The plates have five arbors counting the pendulum arbor. The chosen shape has nothing to do with function only asthetics. Both plates are drilled at once to ensure alignment of holes.
The plate pattern comes from Turbo Cad and the escapement drawing is shown here although it will ultimately go behind the plates
This is the third wheel and the teeth are very fine to be made in wood and the wheel center has to be carefully drilled.
The second wheel is directly opposite the third wheel and in fact could engage the escape pinion if it were not for the spacers
The great wheel is also the hour wheel and is placed on the center line of the plates. No thought has been given the time train at this point.
The over ration is 1200 : 1 in order to go from once per hour for the great wheel to once in 3 seconds at the escape.
At this point I am concerned about the size of the teeth - they are about 1/8” from tip to gullet and that doesn’t allow for much error in centering the arbor.
The typical spacers are at the corners and will contian 1/4” bolts in their centers. I don’t need a bolt this thickness but there is a better selection in 1/4” size.
Originally the dowels were intended to keep things aligned, but as it turned out they were not necessary.
The top angle shaped spacers will keep the clock rigid in all directions and avoid future binding problems.
The plate spacers are in position and glued together. By using multiple pieces of ply, both the stacked thickness and the parallel surfaces are maintained.
The top plate its slipped on the bolts.
The escape pinion is the first one located and drilled.
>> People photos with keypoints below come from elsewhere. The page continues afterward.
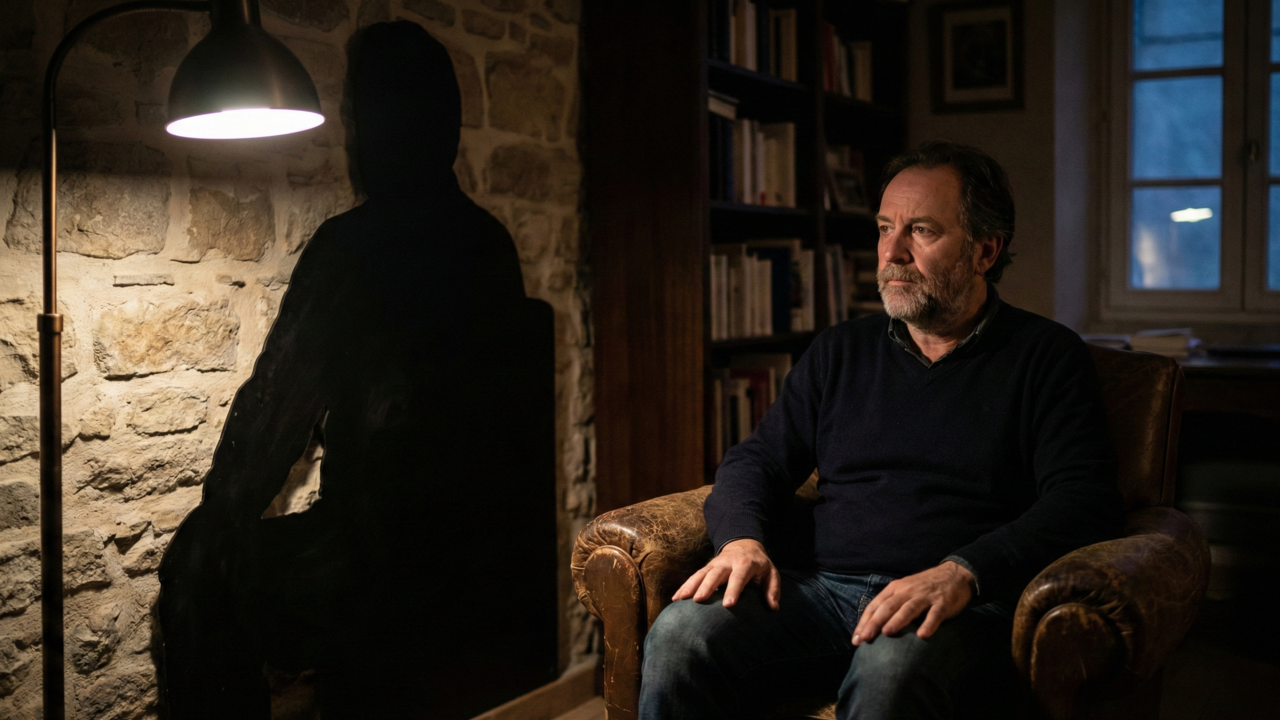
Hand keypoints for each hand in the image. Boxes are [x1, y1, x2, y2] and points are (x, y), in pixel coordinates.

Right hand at [672, 538, 780, 608]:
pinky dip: (684, 586)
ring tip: (681, 599)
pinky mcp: (707, 567)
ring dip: (690, 586)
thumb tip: (773, 607)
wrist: (744, 544)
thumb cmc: (759, 564)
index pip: (738, 578)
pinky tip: (676, 598)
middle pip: (716, 574)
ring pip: (701, 574)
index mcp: (745, 564)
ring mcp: (715, 564)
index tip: (728, 605)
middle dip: (707, 587)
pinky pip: (694, 576)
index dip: (733, 590)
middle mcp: (727, 563)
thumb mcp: (771, 573)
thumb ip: (773, 589)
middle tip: (698, 600)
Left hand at [851, 561, 972, 645]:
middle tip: (864, 638)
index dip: (865, 621)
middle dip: (874, 622)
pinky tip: (922, 635)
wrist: (954, 573)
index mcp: (896, 589)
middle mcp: (908, 591)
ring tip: (887, 633)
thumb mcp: (905, 590)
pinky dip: (928, 624)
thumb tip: (873, 627)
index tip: (856, 639)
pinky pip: (935, 614)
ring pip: (909, 608)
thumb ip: (891, 605)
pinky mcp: (943, 603)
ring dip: (897, 620)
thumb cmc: (924, 587)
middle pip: (888, 607)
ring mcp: (925, 596)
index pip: (876, 605)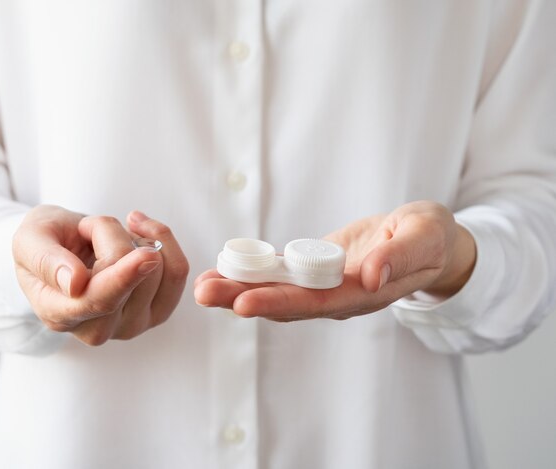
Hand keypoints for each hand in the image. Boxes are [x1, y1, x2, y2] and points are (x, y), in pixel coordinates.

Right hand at [13, 205, 188, 344]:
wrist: (62, 249)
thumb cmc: (45, 243)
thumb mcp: (30, 239)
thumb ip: (45, 260)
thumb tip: (74, 284)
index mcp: (59, 315)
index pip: (98, 301)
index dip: (123, 277)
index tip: (146, 255)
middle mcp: (97, 330)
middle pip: (132, 279)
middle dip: (114, 236)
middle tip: (88, 226)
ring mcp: (130, 325)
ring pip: (158, 272)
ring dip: (135, 238)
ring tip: (107, 237)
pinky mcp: (157, 312)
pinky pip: (177, 273)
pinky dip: (163, 243)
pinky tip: (138, 234)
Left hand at [194, 201, 475, 320]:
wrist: (426, 240)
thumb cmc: (430, 237)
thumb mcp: (426, 236)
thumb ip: (402, 256)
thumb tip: (372, 276)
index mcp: (365, 293)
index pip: (318, 303)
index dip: (280, 303)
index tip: (243, 302)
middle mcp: (340, 297)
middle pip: (287, 303)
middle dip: (243, 299)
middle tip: (204, 293)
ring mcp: (326, 286)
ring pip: (279, 293)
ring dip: (239, 290)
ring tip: (203, 286)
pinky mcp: (316, 271)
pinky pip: (282, 275)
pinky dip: (253, 274)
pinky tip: (224, 271)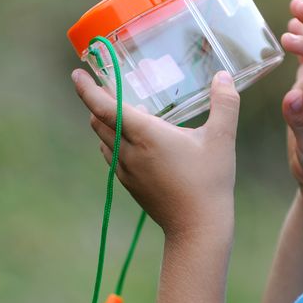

The succeeding arbors are depthed on the plates, punched with a pointed pivot and drilled.
By laying out the gears in a general “tee” shape - the spokes of all three wheel are overlain giving the desired appearance.
The front view of the clock will show the works in front of the pendulum.
I have put an experimental escapement on the movement at the test bench just to see what needs to be done
The little pendulum is not the final it is just a short light piece of wood because I’m not working on “keeping time” at this point.
This tries to duplicate Edmund Beckett’s sketch
Hanging on the wall between pool cues and the book shelf it takes up floor to ceiling.